T.S. Eliot's 1922 masterpiece The Waste Land could very well have been the story of his wretched marriage to Vivienne Haigh-Wood (Richardson), chronicled in this adaptation from the stage play.
Eliot (Dafoe) was born in St. Louis, but nothing in his manner suggested the "Show Me" state. "He tried hard to be more English than the English," wryly notes his future brother-in-law (Tim Dutton).

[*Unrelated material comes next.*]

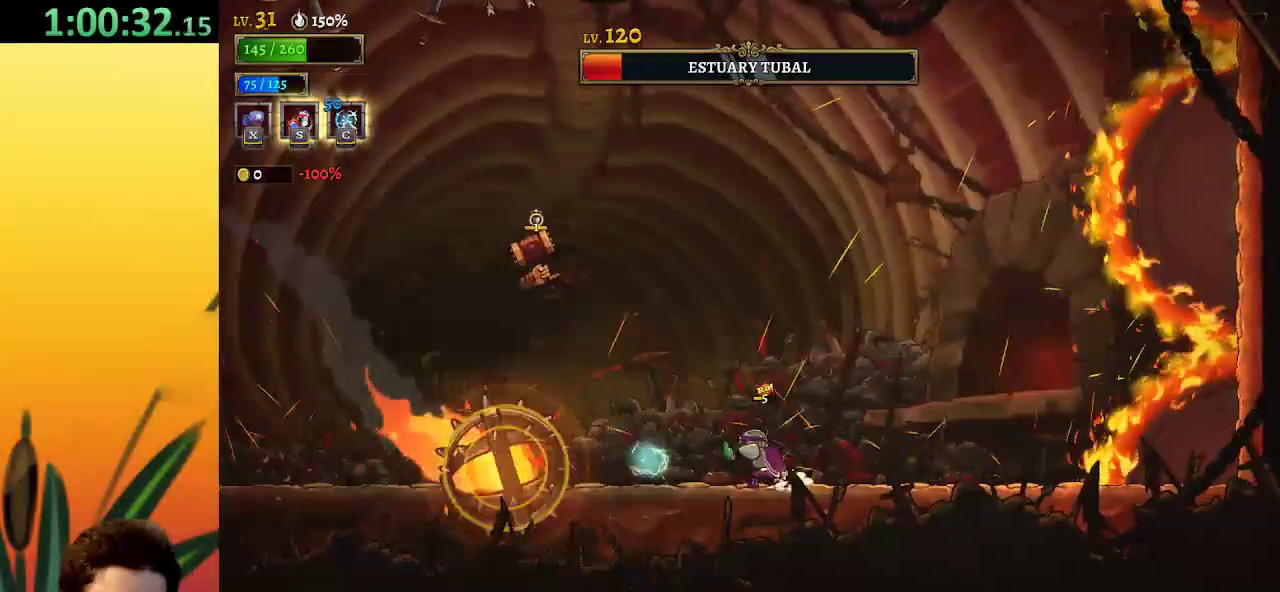
{"keys": ["left", "z"], "events": [[250, "z", "down"], [300, "right", "up"], [333, "left", "down"]]}
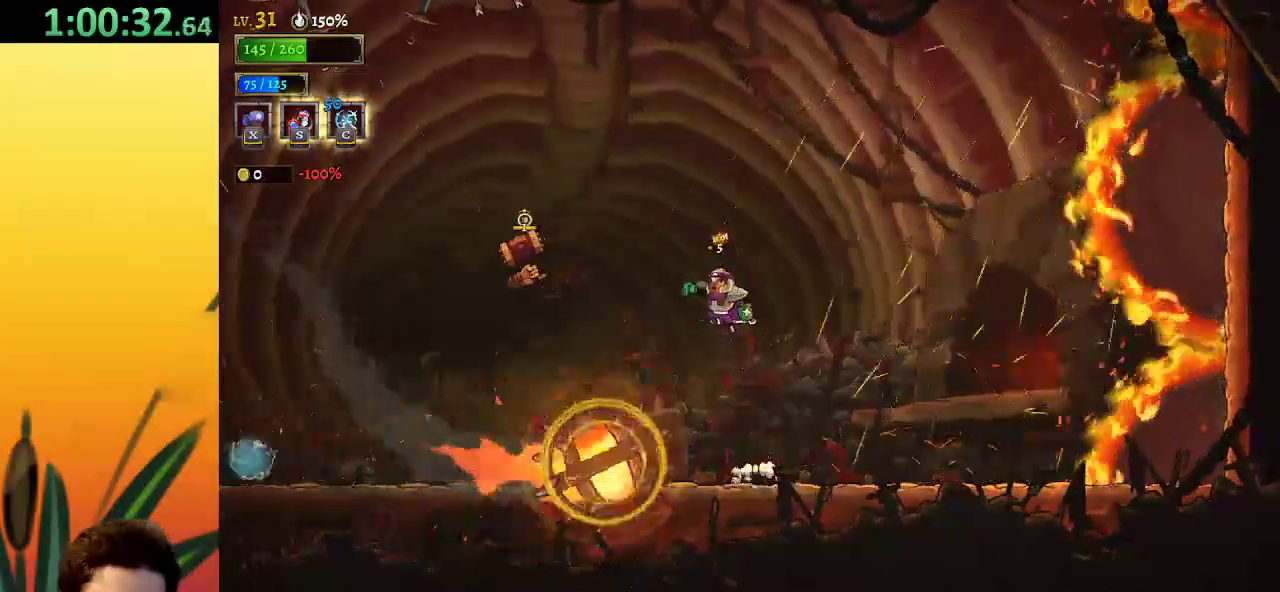
{"keys": ["left", "x"], "events": [[217, "x", "down"], [267, "z", "up"]]}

While a philosophy graduate student at Oxford under the tutelage of Bertrand Russell (Nickolas Grace), Dafoe falls in love with Richardson, a well-born, high-spirited woman who shares his ardor, believes strongly in his talent and marries him quickly, failing to mention some complications. She has what in more demure days were described as "woman's problems": an ungovernable menstrual cycle causing constant, humiliating bleeding and ungovernable mood swings causing constant, humiliating scenes at home and abroad.
As Dafoe begins to enjoy more and more literary success, becoming the darling of the Bloomsbury group, Richardson, his inspiration, helpmate and eager typist, becomes more and more a liability. She drinks too much, abuses her medications and on one occasion brandishes a knife at Virginia Woolf. Dafoe professes his undying love and devotion to Richardson, but there's a chill to him that central heating wouldn't help. Toward the end of her life, he has Richardson institutionalized against her will for more than 10 years and never visits her.